The waiter brought me my own blue Hawaiian, and I sipped it thoughtfully. I then told Holly all she needed to know about Marvin Dubinsky, today’s version. I told her about his elaborate plans to bring us here to the Big Island, and his hope to see her one more time. I told her also about Kelly Imo’s role in the affair. How Marvin had sent Kelly to talk to Holly on his behalf.

“That,” I gently explained, “is why Kelly had been waiting in your hotel room.”

“Oh, no!” she said, her face crumpling. “Oh, my God. I hit him, Maddie. I thought I was defending myself. Oh, no. I attacked the very guy who was bringing me news of my Marvin!” Tears popped into Holly’s pale blue eyes. “And now it’s too late. I can’t apologize to him. I mean, the guy is dead, Mad. I can never make it up to him. I feel awful.”

“You made a mistake. It was a strange situation. It’s okay,” I said, knowing how bad she must feel. “But you had nothing at all to do with his death, Holly.” Then I proceeded to recount the rest of the terrible story.

“So poor, poor Keniki loses her love,” Holly said, a tear dropping into her blue Hawaiian, “and I gain back my old love. How is that fair?” She looked up at me. “I’m so confused.”

“I know all about confused,” I said, agreeing. “That’s how I’ve been feeling, too.”

Holly looked at me. “Honnett?” she asked, right as always.

“Yep. I’ve been running away from him, Holly. I just don’t know how he and I can forget about our past junk.

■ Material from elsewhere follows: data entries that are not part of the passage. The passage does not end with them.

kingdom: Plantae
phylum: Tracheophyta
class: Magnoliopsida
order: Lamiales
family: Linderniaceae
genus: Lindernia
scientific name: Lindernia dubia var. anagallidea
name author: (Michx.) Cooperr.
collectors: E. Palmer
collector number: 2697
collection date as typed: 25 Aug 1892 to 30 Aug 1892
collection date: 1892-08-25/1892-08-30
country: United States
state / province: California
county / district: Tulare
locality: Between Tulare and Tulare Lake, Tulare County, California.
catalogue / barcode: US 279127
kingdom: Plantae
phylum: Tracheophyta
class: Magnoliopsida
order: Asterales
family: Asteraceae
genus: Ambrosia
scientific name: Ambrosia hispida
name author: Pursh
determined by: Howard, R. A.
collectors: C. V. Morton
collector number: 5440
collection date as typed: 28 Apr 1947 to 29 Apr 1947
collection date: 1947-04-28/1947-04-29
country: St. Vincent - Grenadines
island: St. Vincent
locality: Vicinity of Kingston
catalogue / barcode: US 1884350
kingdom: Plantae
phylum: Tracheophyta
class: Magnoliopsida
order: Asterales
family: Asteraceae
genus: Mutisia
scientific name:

And even planning this trip and coming over to Hawaii seemed like a way to avoid Honnett for a bit longer.”

“Maybe you’re trying to fight your natural feelings,” she said.

“You think?”

“Maybe you totally care about that dude, but you were hurt, Mad. He lied to you and you hate that. So it’s a pride thing. That’s why you’re getting all these little flirtations out of your system. You can’t admit you fell hard for a man who wasn’t honest with you.”

“He wasn’t honest about the fact that he still had a wife,” I said, defending my stupid position. “That wasn’t an insignificant detail.”

“All right,” she agreed. “But men are kind of idiots. If they turn out to be the good-hearted idiots, we have to just forgive them.”

I smiled.

“Over and over again,” Holly said.

I laughed. “True.”

“Like I am gonna do with Marvin,” she said. “Even
though the way he brought us here is weird-city, it shows how much he still cares.”

“You have a big heart,” I said, admiring Holly.

“And I don’t think your story is finished with Honnett yet.”

“I don’t know,” I said, my eyes burning. “I don’t know. Maybe I’ll just consult my fairy and see what she advises.”

“Good idea,” Holly said, completely serious. I love Holly.

“So you’re breaking off your engagement with Donald. You’re sure.”

“Right,” she said, sounding relieved.

“Right,” I said slowly. “And then there’s Liz.”

“Oh.” Holly looked up at me, caught. “How do you know about Liz?”

“Holly, sweetie. You are talking to a woman who wrote the word
HELP
out of white coral rocks in the middle of the night. I think figuring out that Liz is pregnant and Donald may be the father is rather the easier trick of the two.”

“Right. Right. You know everything. That’s why I always come to you for help, Maddie.” She smiled. “Anyway, I thought something was up with Liz and all those fainting spells. Liz may be tiny, but she’s usually strong as a horse. At the hospital, I heard she was pregnant. Well. I had my suspicions about Donald and Lizzie too. Marigold has been warning me about them for two years.”

“Thirteen-lined ground squirrel?”

“Exactly,” Holly said, sighing. “But if they can be happy together, I say God bless.”

“You are a good soul, Holl.” I toasted her with my blue Hawaiian.

“Thanks, Mad.”

“And you can forgive Liz?” I asked, making sure Holly was really okay.

“Well,” she said, taking another sip and sounding pretty optimistic and philosophical, “why not? I mean, she’s been my best friend for twenty years. And since I’ve known her, let’s face it, I’ve had like a million boyfriends. And Lizzie only had this one. It sucks that he’s the one I was engaged to, but what the hell? How can I hold it against her that she fell so hard?”